The final rule will require existing powerplants to develop design and construction solutions to reduce the impact of large cooling-water intakes on local fish and other aquatic life, ranging from Chinook salmon to sea turtles.
Reed Super, principal and founder of the Super Law Group, which has represented several environmental groups in litigation with the EPA over the intake rule, told reporters on May 20 that, although the environmental groups, including Riverkeeper and the Sierra Club, were still reviewing the rule, “there is a very strong likelihood that we will be back to court on this. The rule doesn’t come close to doing what the Clean Water Act requires.”
Environmental advocates have been seeking a final rule on cooling-water intake structures at existing powerplants since the 1990s. Section 316(b) of the Clean Water Act requires that National Pollutant Discharge Elimination System (NPDES) permits for facilities with cooling-water intake structures ensure the location, design, construction and capacity of the structures reflect “the best technology available” to minimize harmful effects to the environment. A number of environmental groups believe the best technology available is closed-cycle cooling.
Many older plants suck in huge amounts of fish and other aquatic species when cooling-water intake structures draw in large amounts of water from nearby rivers, lakes, oceans and estuaries to absorb waste heat from the powerplants.
Riverkeeper estimates that U.S. powerplants draw in up to 100 trillion gallons of water a year through cooling-water intake structures, killing billions of fish and aquatic species during the process.
In 1991, EPA issued a rule that new powerplants should install closed-cycle systems, which recirculate cooling water in towers and reduce fish kills by about 95%, according to Riverkeeper. Most modern plants built since the 1991 rule use closed-cycle cooling towers.
The rule, which is required under the Clean Water Act and was released by EPA on May 19, applies to all existing power-generating facilities and existing manufacturing and industrial facilities that withdraw more than 2 million gallons a day of water from adjacent water bodies and use at last 25% of the water they withdraw exclusively for cooling purposes. EPA says the rule covers about 544 powerplants and 521 factories in the U.S.

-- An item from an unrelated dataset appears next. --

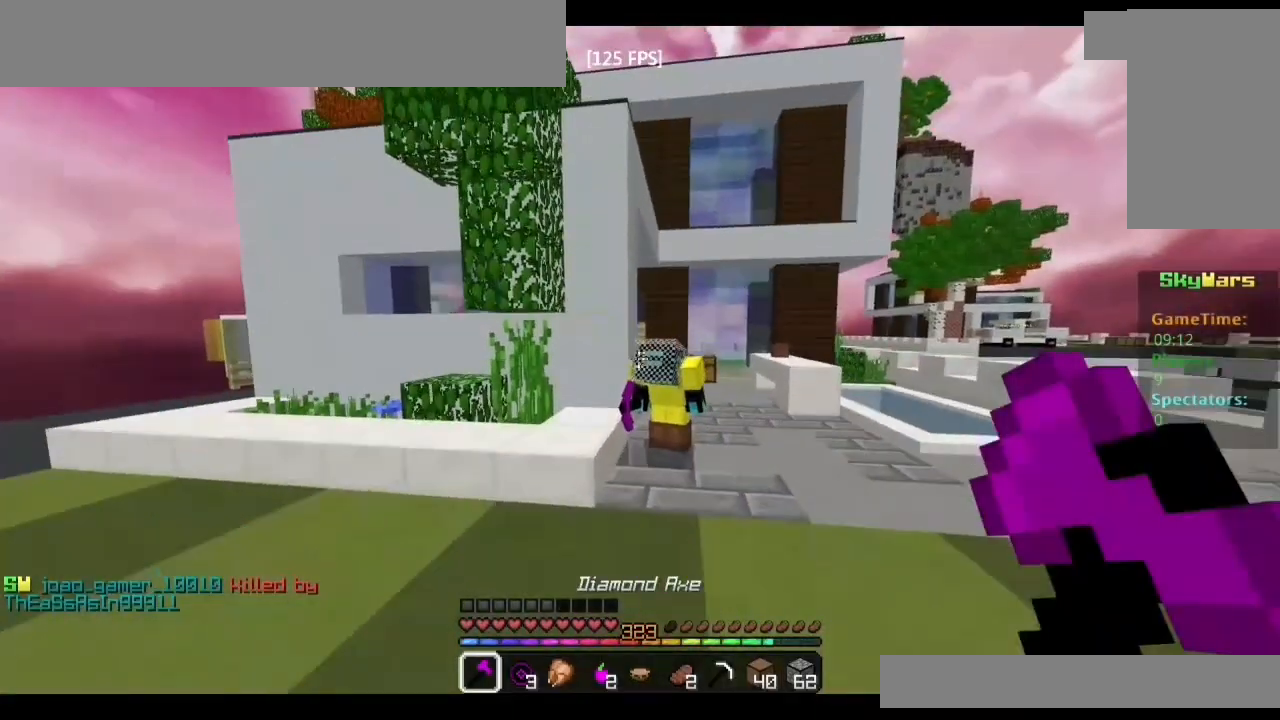
{"keys": [], "mouse": ["left"], "events": [[150, "mouse_left", "up"], [183, "mouse_left", "down"], [233, "mouse_left", "up"], [267, "mouse_left", "down"], [300, "mouse_left", "up"], [350, "mouse_left", "down"], [417, "mouse_left", "up"], [433, "mouse_left", "down"], [467, "w", "up"]]}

The requirements will be implemented through NPDES permits and, ultimately, will leave the final decision on which technologies to use to reduce fish impingement and entrainment to either the owners or operators of the individual facilities or state authorities.
Facilities that withdraw at least 125 million gallons a day are required to conduct studies to help the local permitting authority to determine what site-specific solutions will be required.
And new units on existing plants will be required to reduce the intake flow to a level similar to a closed-cycle, recirculation system, using either a closed system or other design changes to get to the equivalent reduction associated with closed-cycle cooling.
Industry groups said the final rule offers the power industry the flexibility it needs to develop solutions based on specific site needs and concerns.
Tom Kuhn, president of Edison Electric Institute, said in a statement, “Based upon our initial review of the rule, we are pleased that EPA has avoided imposing a categorical one-size-fits-all approach to compliance; has embraced significant elements of flexibility; and has acknowledged the importance of weighing costs with environmental protection.” Still, there remain significant operational and compliance challenges, he noted.
But environmental groups expressed outrage over the rule. “What the EPA has done is punted [the issue] back to the states … and codified the practice that has not worked all of these years,” Super said.